Я не стремилась, меня не принимали. Зато я не платила взносы и не сидела в душном актовом зале после уроков на двухчасовых комсомольских собраниях.
 
С одной стороны мне все завидовали, а с другой пугали: «Ты ни в один вуз не поступишь без рекомендации комсомольской организации. Кем ты вообще будешь в жизни? Тунеядкой?», — школьный комсорг смотрела на меня с презрением. У меня был единственный вариант: сразу после десятого — замуж.
 
Замуж никто не звал. Единственный шанс как-то устроиться -.университет. Время, чтобы исправить ситуацию у меня было. Я сказала комсоргу класса, что мечтаю войти в их ряды. Я созрела и мне нужна рекомендация.
 
Мне ее дали, но это оказалось только первой ступенькой к заветной цели. Необходимо было учить устав, или ещё что-то, цитировать Ленина и разбираться в текущей политической обстановке. Все это было не мое. Но в желанный вуз без значка не принимали.
 
Моя память меня не подвела. В райкоме комсомола я шпарила наизусть устав, нараспев цитировала вождя пролетариата и уверяла, что всю жизнь мечтала бороться с апартеидом. Мне нацепили значок, выдали билет и пожали руку.
 
На радостях я выбежала на улицу с комсомольским билетом в руках. Какой-то прохожий толкнул и красная книжечка, с моим страшненьким фото в середине, упала в лужу. В тот момент я поняла, что значит выражение — померк свет. Первое что подумала: «Как мне жить дальше?». Вторая мысль: «Там же нужно печати за взносы ставить, как я его предъявлю комсоргу?»
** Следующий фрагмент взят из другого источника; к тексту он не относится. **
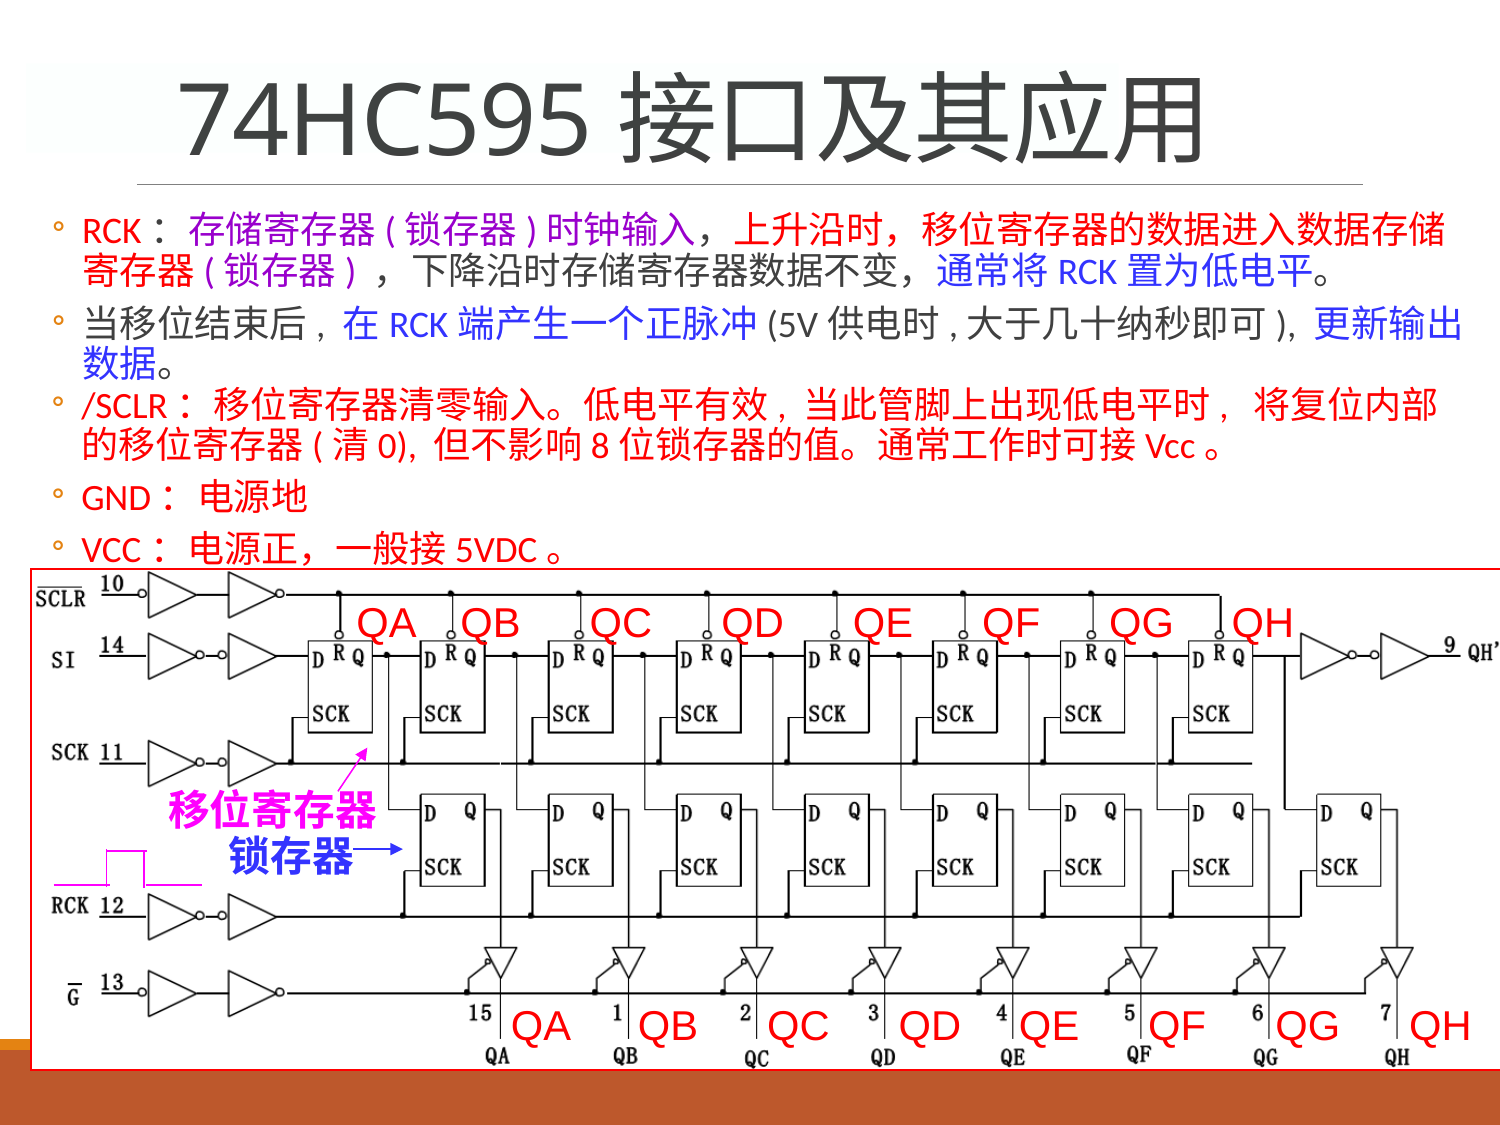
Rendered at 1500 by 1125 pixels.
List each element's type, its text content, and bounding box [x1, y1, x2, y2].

text_box /SCLR：移位寄存器清零输入。低电平有效, 当此管脚上出现低电平时, 将复位内部的移位寄存器(清0), 但不影响8位锁存器的值。通常工作时可接Vcc。 GND：电源地 VCC：电源正，一般接5VDC。 [18, 378, 1471, 580]
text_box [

Три месяца я прятала запятнанный билет и представляла, что меня ждет. Лекция на тему:"Люди за него жизнь отдавали, а ты в мирное время не уберегла. Какая ты комсомолка, ты плесень", или исключение перед всей школой на сцене актового зала и несмываемый позор на всю жизнь.
 
Грязный билет у меня так никто не попросил. Просто собирали взносы и я расписывалась в ведомости. В год моего поступления в универ рекомендация от первичной ячейки почему -то не потребовалась. И доказательств моего комсомольства никому предъявлять не пришлось.
 
Спустя  несколько лет  комсомольскую организацию ликвидировали. И никто никогда не узнал, что из-за испорченного билета я дважды пыталась утопиться в море. Приходила на пирс и с тоской смотрела в темную  глубину. Оба раза решала пожить ещё. Хотя бы до тех пор, пока не вскроется моя страшная комсомольская тайна.